High Rise Or Low Rise PDF
It is an amazing Buildings book written by Peng Du and published by Unknown. This book was released on 30 October 2017 with total pages 152. Read book in PDF, EPUB and Kindle directly from your devices anywhere anytime. Click Download button to get Downtown High-Rise Vs. Suburban Low-Rise Living book now. This site is like a library, Use search box to get ebook that you want.
- Author : Peng Du
- Release Date : 30 October 2017
- Publisher : Unknown
- Genre : Buildings
- Pages : 152
- ISBN 13 : 0939493500
- Total Download : 458
- File Size : 49,7 Mb
Downtown High-Rise Vs. Suburban Low-Rise Living PDF Summary
It is widely assumed that the ¿dense vertical city¿ is more sustainable than the ¿dispersed horizontal city.¿ This concept has certainly been a large factor in the unprecedented increase in the construction of tall buildings globally over the last few decades, especially in the developing world.
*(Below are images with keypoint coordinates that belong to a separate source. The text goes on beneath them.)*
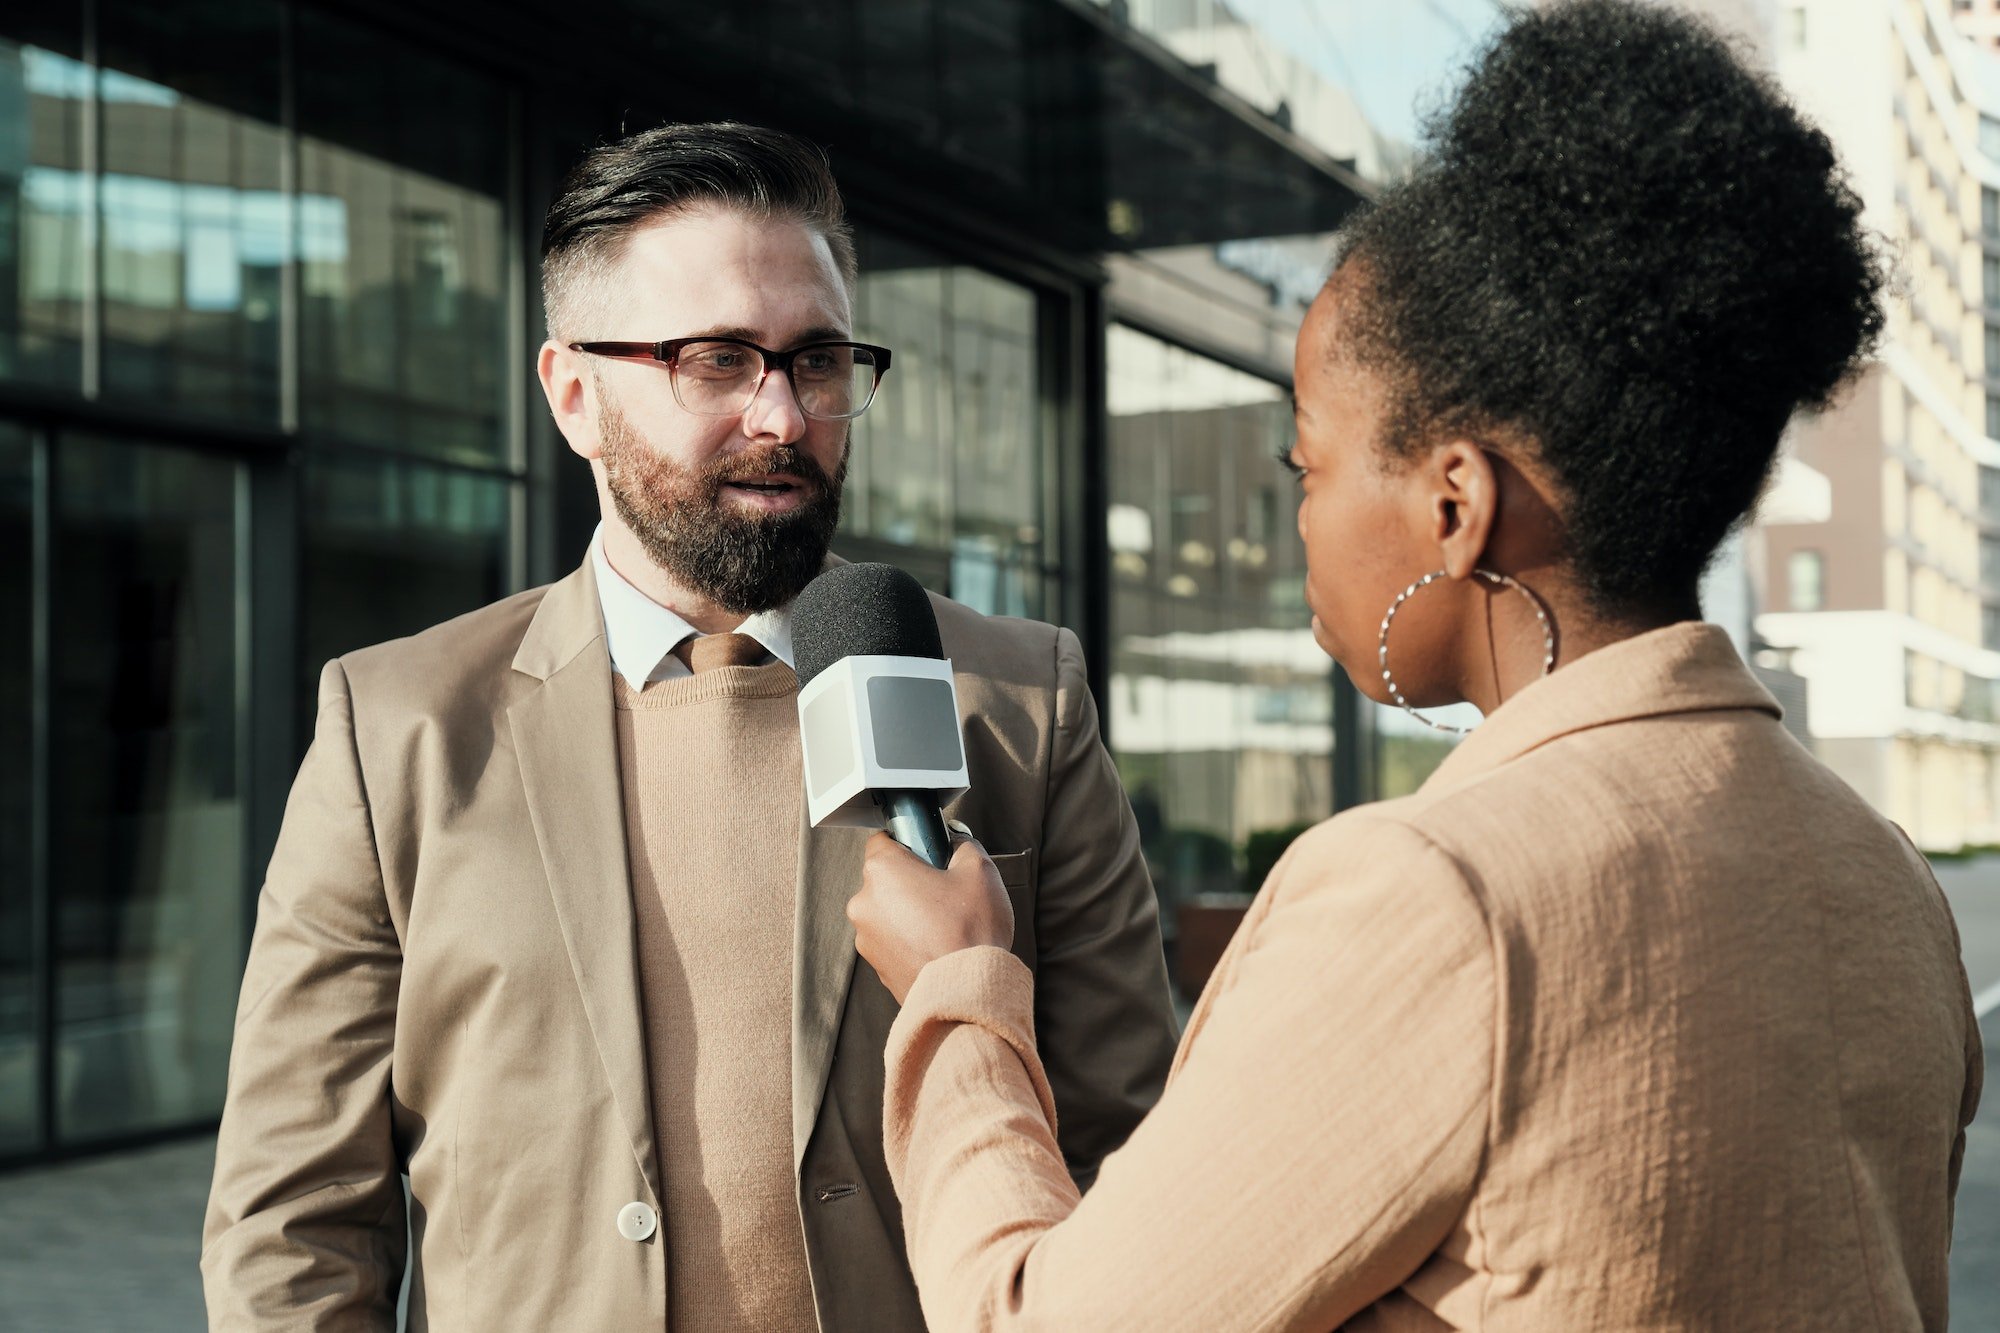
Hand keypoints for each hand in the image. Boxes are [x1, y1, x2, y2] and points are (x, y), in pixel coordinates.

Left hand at [849, 832, 1014, 1002]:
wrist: (966, 992)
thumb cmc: (970, 930)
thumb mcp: (980, 871)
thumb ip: (963, 845)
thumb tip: (956, 843)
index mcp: (882, 871)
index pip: (883, 840)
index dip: (909, 844)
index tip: (929, 855)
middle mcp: (864, 902)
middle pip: (885, 879)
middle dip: (911, 882)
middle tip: (945, 893)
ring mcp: (866, 938)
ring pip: (887, 912)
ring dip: (909, 913)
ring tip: (944, 925)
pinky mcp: (876, 966)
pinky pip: (891, 941)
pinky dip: (909, 940)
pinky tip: (937, 946)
The concentration of people in denser cities ¿ sharing space, infrastructure, and facilities ¿ is typically thought to offer much greater energy efficiency than the expanded horizontal city, which requires more land use, as well as a higher energy expenditure in infrastructure and mobility.Though this belief in the sustainability benefits of `dense¿ versus `dispersed¿ living is driving the development of cities worldwide, the principle has rarely been examined at a detailed, quantitative level. Studies to date have been mostly based on large data sets of generalized data regarding urban-scale energy consumption, or large-scale transport patterns. Crucially, there are very few studies that also consider a ¿quality of life¿ aspect to urban vs. suburban living, in addition to differences in energy use patterns.Chicago, subject city of the research, is uniquely positioned for a study exploring density vs. sprawl from a sustainability point of view. The birthplace of, and center for innovation in tall buildings, Chicago also has an ever-growing suburban area that is typical of most US cities. And yet, again in line with many other cities around the world over the past decade or two, it has seen suburban growth alongside densification of its downtown area and a resurgence of people seeking high-rise urban living.This research report offers a quantitative evaluation of long-held assumptions, and with sometimes surprising results. The ground-breaking study quantitatively investigates and compares the sustainability of people¿s lifestyles in both urban and suburban areas from environmental and social perspectives, using detailed information directly collected from households and best available data from public resources. It fills significant research gaps in our knowledge of the sustainability of urban density compared to suburban sprawl. This is an indispensable resource for policy makers, developers, urban planners, architects, utilities, and anyone else with a stake in shaping the future of the built environment.